I have been mystified as to why American Evangelicals seem to cling to the “Sinner’s Prayer” as a get-out-of-hell-free card while committing our personal welfare to the American Dream ethic of prosperity and success. I had assumed that what we have in common as evangelical Christians is the desire to seek the Truth of the Gospel, which would suggest a belief in the sovereign rule of God as our prevailing worldview.
A theological conundrum known as “free will”, manifesting itself as rebellion against God, has gotten in the way. We want the free gift of God, yes, but we want command over our own lives that only the American Dream can guarantee for the moment. The bottom line is that while God may move history, He moves far too slowly for our comfort.
“You Cannot Serve God and Wealth”:
Jesus calls us to a relationship with Him that detaches us from our hope resting in the Dream. He attacks the idea that one can fight for primacy in this world and still be a child of God: “No one can serve two masters; for either he will hate the one and love the other, or he will be devoted to one and despise the other.
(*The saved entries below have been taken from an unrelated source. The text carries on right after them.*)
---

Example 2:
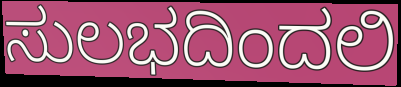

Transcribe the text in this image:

ಸುಲಭದಿಂದಲಿ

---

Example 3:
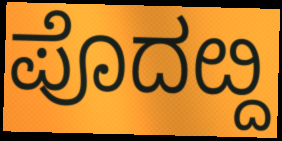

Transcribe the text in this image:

ಪೊದೞ್ದ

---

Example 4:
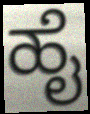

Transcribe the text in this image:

ಹೈ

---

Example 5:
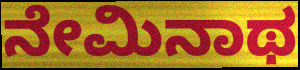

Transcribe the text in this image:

ನೇಮಿನಾಥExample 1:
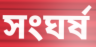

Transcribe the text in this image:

সংঘর্ষ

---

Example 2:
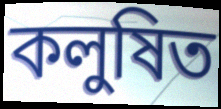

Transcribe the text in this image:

কলুষিত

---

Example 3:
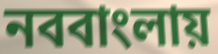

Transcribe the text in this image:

নববাংলায়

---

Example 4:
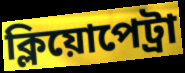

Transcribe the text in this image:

ক্লিয়োপেট্রা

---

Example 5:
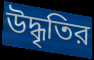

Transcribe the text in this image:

উদ্ধৃতির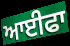
ਆਈਫਾ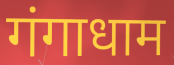
गंगाधामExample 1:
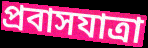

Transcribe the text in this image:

প্রবাসযাত্রা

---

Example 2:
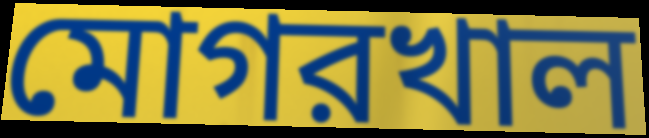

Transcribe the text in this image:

You cannot serve God and wealth” (Matt 6:24).
If the Kingdom of God is a wholly-future reward for repeating a few words of repentance and getting dunked in the baptismal tank, we will have denigrated the person and work of Jesus and recast His sacrifice as both optional and auxiliary to becoming somebodies here on earth under the power of free will.
Seeking After the Kingdom of God and His Righteousness Now:
In our weekly Bible Studies, we have been examining the nature of the present, dynamic, triumphant Kingdom of God as a welcome alternative to the futile morass of allegiance to a pseudo kingdom of God on earth. Buddy Spaulding, one of our contributors, has written a relevant post on Facebook that caught my eye.
Buddy Spaulding:
Here's the specific problem. We evangelicals mostly have not the slightest clue as to what the Kingdom of God is. As Randal Rauser pointed out recently, American fundamentalism/evangelicalism doesn't seem even to understand the gospel at all! All kinds of garbage has been dragged in to divert us from the Truth.
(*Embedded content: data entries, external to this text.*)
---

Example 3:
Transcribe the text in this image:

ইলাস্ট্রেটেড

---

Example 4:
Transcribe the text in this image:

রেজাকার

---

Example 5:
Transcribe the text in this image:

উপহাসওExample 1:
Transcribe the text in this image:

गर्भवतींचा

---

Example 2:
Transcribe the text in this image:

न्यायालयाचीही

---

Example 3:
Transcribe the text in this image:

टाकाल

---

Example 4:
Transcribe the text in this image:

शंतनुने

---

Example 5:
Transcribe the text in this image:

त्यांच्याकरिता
Traditional conservative Christianity in the US sees the Kingdom of God as wholly future. Voices coming from a more recent extreme are advocating for bringing the Kingdom in by force. Either way, the space in the middle is left empty of the presence and power of God with and through His people, the Confessing Church.
Too much emphasis on "futurism" has resulted in lip service to the power of the cross in a COSMIC redemption. Salvation is reduced to personal conversion – escape from hell. Let's not worry about doing justice, loving mercy and walking humbly with God (Micah 6:8). Those are seen as impediments to the gospel. Worse, trying to bring a Christian perspective to such virtues is derided as "being liberal" or "woke." By acquiescing to the status quo, we impede the good news.
Thoughtful but suffering people will question what the good news really is if we have to die before we can experience its transforming power. Republican and Democratic platforms that promise money and power as the solution to all social ills seem these days to supersede the beauty and holiness of the Creator.
Violent Christians are working overtime trying to maneuver their way into a Utopian society under the pretense of obedience to God. Many openly talk of forcing obedience to select moral precepts. We are to single out enemies and declare culture war on select sins, creating a hell-on-earth. We have become blind guides leading each other into a pit. Our blindness is opting us out of having to deal with the mess inside the Church. Where is love of neighbor in all of this focus on OPS – Other People’s Sin instead of our own?
The Kingdom of God is led by a peaceable servant King! The righteousness of God is not satisfied through forced morality but is the divinely-inspired wellspring of morality. As Christians, we are called not to the role of master but as servant to others. We must, with repentant hearts, confess and detach from the power and mayhem of political influence.
These attitudes are not reserved just for our futures. Jesus has come and has shown us in the flesh how we are to live in the now, regardless of the cost. His resurrection enables us to begin living in the Kingdom now, separate and distinct from the political world of folks proud of their power. His life as Lord and King stands as a living example of what it means to prioritize the will of God on earth TODAY as it is being carried out in heaven.
Which Kingdom Has Captured Our Allegiance – God’s or Caesar’s?
Democracy has indeed been preserved for the moment! Our people have freely made their choices. Failure of our republic equally to have dispensed “life, liberty and the pursuit of happiness” has ushered in a class of multi-billionaires employing their business skills over a nation replete with diversity unacceptable in corporate circles.
How this turns out for America will be one for the history books. How the Confessing Church reacts and responds as it all unfolds, however, will be the test of which kingdom has captured our allegiance.